Sujetaba la espada en alto con una técnica perfecta: la posición de los brazos, la cadera, los pies, no había nada que reprochar en su forma. Un tajo desde esa posición era capaz de cortar a un hombre por la mitad. Kosuke, empequeñecido, sujetaba la espada desde una posición baja, con la punta apoyada en la arena. Nadie dudaba de su habilidad, pero la edad y las enfermedades le habían privado de su antigua agilidad y de su fuerza. En ese momento, todos sabíamos que Manabu iba a ganar. Era el preferido del dojo, un joven con un extraordinario potencial y la reputación de ser invencible en los ejercicios de práctica. Para mi suegro, enfermo sin remedio, era la oportunidad perfecta de marcharse de este mundo como vivió en él: combatiendo.

Manabu lanzó el primer golpe, pero el tajo apenas llegó a rozar a su oponente. Fue tan rápido que ninguno de los presentes lo vio, una descarga de relámpago tan rápida y violenta que no permitía reacción. Kosuke tampoco fue capaz de ver el golpe. Se quedó parado un instante eterno mientras la bandana que llevaba en la frente caía al suelo, partida en dos con limpieza. Un instante en el que Manabu ya había vuelto a envainar la espada, seguro de su victoria. Ningún hijo querría matar a su padre, especialmente en un duelo absurdo, dispuesto solo para glorificar el orgullo de un viejo. El golpe demostraría su superioridad y su padre tendría que reconsiderar.

Kosuke reaccionó de forma completamente instintiva, sus brazos se movieron sin que un solo pensamiento cruzara su cabeza o su rostro y descargó un golpe terrible. El tajo entró por debajo de las costillas del chico y cortó limpiamente hasta el hombro del lado opuesto. Si mi suegro no hubiera sido tan débil, seguramente lo hubiera partido por la mitad. Manabu ni siquiera tuvo tiempo de cambiar la expresión de confianza de su cara antes de morir.

Lo que siguió es confuso. Ninguno de los presentes supimos reaccionar. La noche había caido sobre la playa y las antorchas eran la única fuente de luz. Kosuke se dejó caer de rodillas sobre el cuerpo de Manabu, tiró la espada y gritó.

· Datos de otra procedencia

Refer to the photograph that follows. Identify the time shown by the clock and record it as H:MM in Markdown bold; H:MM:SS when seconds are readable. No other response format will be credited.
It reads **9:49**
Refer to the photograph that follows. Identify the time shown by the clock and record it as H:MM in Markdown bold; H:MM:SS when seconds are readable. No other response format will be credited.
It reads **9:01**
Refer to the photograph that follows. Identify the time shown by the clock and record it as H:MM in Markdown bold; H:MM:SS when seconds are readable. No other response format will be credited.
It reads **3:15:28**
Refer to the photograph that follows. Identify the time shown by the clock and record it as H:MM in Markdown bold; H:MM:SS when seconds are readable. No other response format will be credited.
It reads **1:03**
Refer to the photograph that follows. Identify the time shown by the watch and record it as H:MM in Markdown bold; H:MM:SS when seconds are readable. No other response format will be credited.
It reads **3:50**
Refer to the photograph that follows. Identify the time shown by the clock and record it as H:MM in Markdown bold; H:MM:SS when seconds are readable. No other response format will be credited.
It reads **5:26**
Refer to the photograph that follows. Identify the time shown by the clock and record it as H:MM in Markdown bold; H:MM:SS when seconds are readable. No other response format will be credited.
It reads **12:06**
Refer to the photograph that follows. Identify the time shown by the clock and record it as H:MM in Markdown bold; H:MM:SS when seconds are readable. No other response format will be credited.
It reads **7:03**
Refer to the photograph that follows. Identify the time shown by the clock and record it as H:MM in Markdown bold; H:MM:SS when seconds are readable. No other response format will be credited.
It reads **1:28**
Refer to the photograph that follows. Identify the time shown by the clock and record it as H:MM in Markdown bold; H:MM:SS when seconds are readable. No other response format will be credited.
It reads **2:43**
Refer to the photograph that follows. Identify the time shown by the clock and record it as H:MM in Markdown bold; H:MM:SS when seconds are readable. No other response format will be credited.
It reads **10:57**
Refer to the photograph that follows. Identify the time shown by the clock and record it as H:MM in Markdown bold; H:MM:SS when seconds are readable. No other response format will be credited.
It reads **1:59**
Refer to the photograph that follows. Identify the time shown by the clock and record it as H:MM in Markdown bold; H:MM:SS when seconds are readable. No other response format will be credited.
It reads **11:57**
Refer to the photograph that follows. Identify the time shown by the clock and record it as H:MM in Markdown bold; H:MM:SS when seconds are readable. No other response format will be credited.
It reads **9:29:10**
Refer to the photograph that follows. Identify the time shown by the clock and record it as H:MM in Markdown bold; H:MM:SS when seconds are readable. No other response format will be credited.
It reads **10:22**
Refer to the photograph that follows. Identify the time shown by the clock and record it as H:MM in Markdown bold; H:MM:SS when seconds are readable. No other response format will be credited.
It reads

Luego, sin que ninguno de nosotros fuera capaz de mover un músculo, cogió a su hijo en brazos y se internó con él en el mar.

Todos los testigos del duelo eramos conscientes de que la muerte acechaba, pero fuimos complices de esa violencia. La tratamos como si el destino dispusiera que la única forma de que Kosuke respetara el legado de su pasado fuera negando su futuro. Imaginábamos su cadaver frío, que ya no podría sonreir en su rictus, pero lo imaginábamos con una sonrisa placentera, la del trabajo completado; el honor intangible, que dio origen al sinsentido, preservado.

Y al final, lo que mejor recuerdo de aquel día es el mar, la nostalgia por todo lo que se fue para no volver, el cansancio de la rutina y de la tristeza de perderla. La vida que dejó de ser.  La ballena blanca de Ahab.